After being discharged with the rank of lieutenant in 1945, he resumed his college education at the University of Connecticut, where he earned his bachelor's degree in 1946. He earned his medical degree in 1950 from the University of Maryland School of Medicine.

While completing his residency at St. Agnes Hospital, he met Dorothy Canton, a nurse, whom he married in 1950. She died in 1993.

For 46 years until he retired in 1996, Dr. Healy practiced family medicine from an office on St. Francis Avenue in Arbutus.

"He was the most dedicated physician I've ever known. His patients were always No. 1. He was just a tip-top doctor," said Dr. John C. Norton, a retired Baltimore obstetrician and gynecologist, and longtime friend.

"Everything was for his patients, and they loved him. If they needed something, he made sure they got it. And the doctors and staff at St. Agnes were crazy about him," he said.

It wasn't uncommon for Dr. Healy to make hospital rounds at St. Agnes at 2 a.m. or 3 a.m., said Pat E. Grabowski, who is now a retired nurse and had worked at the southwest Baltimore hospital for years.

"He only had a couple of hours rest each night," Mrs. Grabowski said.

Until he retired, Dr. Healy continued to make house calls.

"On rounds - which he made seven days a week - he'd speak to patients and give orders to the staff. And if a patient couldn't get to the office, he'd go to their home after office hours, no matter how late it was, to see them," Dr. Norton said.

"My mother was sick one time and I couldn't get there because I had two children at home with the chicken pox," Mrs. Grabowski said. "He went to her home to see her. He even took in the mail and turned off the radio and left when the ambulance came. And then followed her and the ambulance to the hospital in his car."

She said Dr. Healy also was an excellent diagnostician.

"He'd find out sooner or later how to treat a medical condition. And he never gave up until he had reached the right diagnosis. He was just wonderful," she said.

Dr. Healy volunteered for more than a decade at Cardinal Gibbons High School, where he provided free physicals and medical care to students, athletes and faculty.

In recognition for his years at Gibbons, the school's football field was named the Dr.
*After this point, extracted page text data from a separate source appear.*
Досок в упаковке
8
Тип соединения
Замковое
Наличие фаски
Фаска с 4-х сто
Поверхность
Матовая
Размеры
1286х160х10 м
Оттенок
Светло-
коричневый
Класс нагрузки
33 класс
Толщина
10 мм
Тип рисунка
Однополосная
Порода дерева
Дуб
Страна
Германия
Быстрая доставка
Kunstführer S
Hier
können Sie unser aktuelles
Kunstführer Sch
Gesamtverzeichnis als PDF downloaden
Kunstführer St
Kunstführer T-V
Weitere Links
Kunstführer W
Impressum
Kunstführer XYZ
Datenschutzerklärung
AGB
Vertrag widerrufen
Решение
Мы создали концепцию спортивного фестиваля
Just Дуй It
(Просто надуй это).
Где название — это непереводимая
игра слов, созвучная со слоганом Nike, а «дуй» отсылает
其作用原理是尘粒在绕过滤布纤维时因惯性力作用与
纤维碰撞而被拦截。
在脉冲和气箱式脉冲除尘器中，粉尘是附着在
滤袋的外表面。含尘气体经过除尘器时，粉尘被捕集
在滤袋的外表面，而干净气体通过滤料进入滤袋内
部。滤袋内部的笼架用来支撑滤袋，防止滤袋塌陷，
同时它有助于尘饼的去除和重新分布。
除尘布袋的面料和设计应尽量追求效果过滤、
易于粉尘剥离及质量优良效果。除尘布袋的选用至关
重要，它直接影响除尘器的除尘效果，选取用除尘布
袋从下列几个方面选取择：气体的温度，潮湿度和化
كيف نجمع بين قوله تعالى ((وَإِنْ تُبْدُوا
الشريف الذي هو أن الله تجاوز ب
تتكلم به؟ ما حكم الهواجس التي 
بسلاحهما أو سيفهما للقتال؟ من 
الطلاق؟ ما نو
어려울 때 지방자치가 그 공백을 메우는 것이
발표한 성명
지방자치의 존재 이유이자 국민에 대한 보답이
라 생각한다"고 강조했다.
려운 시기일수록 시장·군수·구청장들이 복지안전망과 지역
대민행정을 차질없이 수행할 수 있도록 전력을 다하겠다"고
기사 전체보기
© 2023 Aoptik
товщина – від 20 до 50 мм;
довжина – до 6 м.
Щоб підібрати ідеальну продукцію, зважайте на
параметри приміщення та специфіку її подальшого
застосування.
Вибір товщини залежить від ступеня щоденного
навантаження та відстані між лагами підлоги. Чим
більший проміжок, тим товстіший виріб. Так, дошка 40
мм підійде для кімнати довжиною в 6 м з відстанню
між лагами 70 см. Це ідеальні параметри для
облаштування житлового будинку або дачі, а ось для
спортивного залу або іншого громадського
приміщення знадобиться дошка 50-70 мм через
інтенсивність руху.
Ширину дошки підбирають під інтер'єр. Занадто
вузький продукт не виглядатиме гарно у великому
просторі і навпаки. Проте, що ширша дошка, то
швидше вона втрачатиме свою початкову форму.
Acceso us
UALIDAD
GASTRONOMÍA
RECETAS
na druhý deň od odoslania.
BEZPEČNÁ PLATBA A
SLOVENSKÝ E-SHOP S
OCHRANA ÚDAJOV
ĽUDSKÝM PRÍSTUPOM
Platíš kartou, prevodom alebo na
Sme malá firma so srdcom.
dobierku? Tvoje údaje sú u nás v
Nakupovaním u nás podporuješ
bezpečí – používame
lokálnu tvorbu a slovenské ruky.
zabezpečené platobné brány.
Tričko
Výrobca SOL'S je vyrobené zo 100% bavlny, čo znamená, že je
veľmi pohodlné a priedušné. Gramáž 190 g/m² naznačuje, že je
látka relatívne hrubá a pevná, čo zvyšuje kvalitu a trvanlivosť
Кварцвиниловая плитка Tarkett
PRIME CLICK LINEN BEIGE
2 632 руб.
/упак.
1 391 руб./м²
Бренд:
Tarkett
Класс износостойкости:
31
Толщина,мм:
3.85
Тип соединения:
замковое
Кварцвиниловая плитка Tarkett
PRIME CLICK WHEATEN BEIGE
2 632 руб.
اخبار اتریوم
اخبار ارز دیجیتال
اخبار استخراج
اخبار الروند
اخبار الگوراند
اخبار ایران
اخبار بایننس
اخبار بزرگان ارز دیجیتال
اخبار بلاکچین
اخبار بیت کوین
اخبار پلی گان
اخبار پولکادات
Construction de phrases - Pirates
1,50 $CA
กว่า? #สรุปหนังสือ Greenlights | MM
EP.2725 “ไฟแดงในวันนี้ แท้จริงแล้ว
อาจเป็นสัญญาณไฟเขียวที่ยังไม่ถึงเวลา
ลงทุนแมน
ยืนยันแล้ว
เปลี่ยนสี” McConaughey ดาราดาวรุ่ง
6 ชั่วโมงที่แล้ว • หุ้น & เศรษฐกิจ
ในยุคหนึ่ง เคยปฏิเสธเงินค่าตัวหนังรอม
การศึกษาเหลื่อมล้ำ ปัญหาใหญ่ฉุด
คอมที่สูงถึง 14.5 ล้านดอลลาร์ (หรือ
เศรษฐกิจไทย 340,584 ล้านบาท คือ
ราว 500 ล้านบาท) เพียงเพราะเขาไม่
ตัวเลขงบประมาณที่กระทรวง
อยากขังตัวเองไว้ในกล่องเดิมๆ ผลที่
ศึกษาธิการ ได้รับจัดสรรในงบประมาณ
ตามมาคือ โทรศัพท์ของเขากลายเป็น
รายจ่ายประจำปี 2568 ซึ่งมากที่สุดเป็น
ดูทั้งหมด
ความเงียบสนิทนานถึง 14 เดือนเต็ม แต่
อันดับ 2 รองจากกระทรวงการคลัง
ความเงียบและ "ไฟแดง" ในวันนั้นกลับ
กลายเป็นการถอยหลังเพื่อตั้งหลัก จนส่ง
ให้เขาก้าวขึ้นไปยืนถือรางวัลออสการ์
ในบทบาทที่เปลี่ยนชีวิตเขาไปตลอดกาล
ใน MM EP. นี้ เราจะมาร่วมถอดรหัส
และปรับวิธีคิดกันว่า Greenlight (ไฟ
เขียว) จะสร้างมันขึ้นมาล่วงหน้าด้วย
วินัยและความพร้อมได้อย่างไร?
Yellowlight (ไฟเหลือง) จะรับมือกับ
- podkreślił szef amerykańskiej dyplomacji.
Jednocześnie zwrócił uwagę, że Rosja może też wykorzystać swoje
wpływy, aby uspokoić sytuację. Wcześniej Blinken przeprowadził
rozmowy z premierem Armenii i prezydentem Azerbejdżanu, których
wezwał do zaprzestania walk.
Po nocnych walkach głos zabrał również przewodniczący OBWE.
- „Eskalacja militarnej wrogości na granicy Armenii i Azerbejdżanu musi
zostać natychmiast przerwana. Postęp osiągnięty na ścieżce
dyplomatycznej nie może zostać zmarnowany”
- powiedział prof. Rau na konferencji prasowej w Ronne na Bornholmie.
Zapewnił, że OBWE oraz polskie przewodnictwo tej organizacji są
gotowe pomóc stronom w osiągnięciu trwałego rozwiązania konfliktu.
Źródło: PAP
John C. Healy Stadium in 1978.

"Dr. Healy was always a consummate professional and our team physician for many years," said Philip J. Forte, Gibbons' principal. "He was also a sports booster and made a significant contribution in order for us to purchase lights for the field. He will certainly be missed."

For many years, Dr. Healy had enjoyed raising, training and riding horses with family members at Glendalough, his 6 1/2 -acre farm on South Rolling Road in Catonsville, where he had lived since 1950.

He also liked golfing and playing the organ, and was an avid reader of topics ranging from medicine to military history.

Dr. Healy was a communicant of St. Mark Roman Catholic Church, 27 Melvin Ave., Catonsville, where a Mass of Christian burial will be offered at 10 a.m. today.

Also surviving are four other sons, Kevin C. Healy of Falls Church, Va., Brian C. Healy and L. Patrick Healy, both of Ellicott City, and Colin C. Healy of Catonsville; four daughters, Kathleen D. Healy, Robin P. Healy, Deirdre L. Gibbons and Sheila Hunt, all of Catonsville; and 16 grandchildren. Another son, John C. Healy Jr., died in 2002; and a daughter, Mary Michael Healy, died in 1953.